[EXERCISE MATERIALS — start]

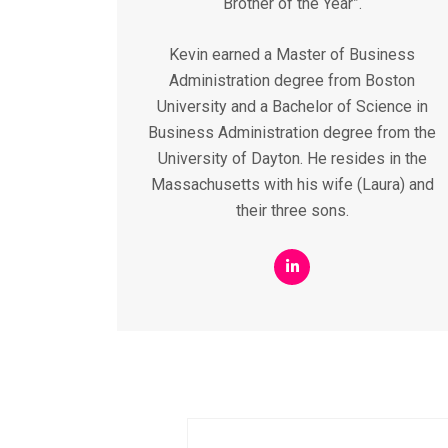
Brother of the Year”.
Kevin earned a Master of Business
Administration degree from Boston
University and a Bachelor of Science in
Business Administration degree from the
University of Dayton. He resides in the
Massachusetts with his wife (Laura) and
their three sons.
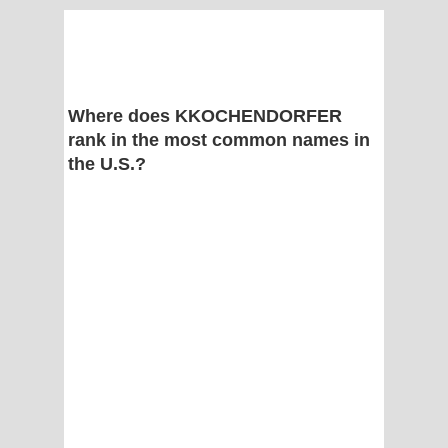
Where does KKOCHENDORFER
rank in the most common names in
the U.S.?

[EXERCISE MATERIALS — finish]

WHAT YOU ARE ASKED TO DO:
Retype all entries exactly, without the images.

SOLUTION TO THIS EXERCISE:
Brother of the Year”.
Kevin earned a Master of Business
Administration degree from Boston
University and a Bachelor of Science in
Business Administration degree from the
University of Dayton. He resides in the
Massachusetts with his wife (Laura) and
their three sons.
Where does KKOCHENDORFER
rank in the most common names in
the U.S.?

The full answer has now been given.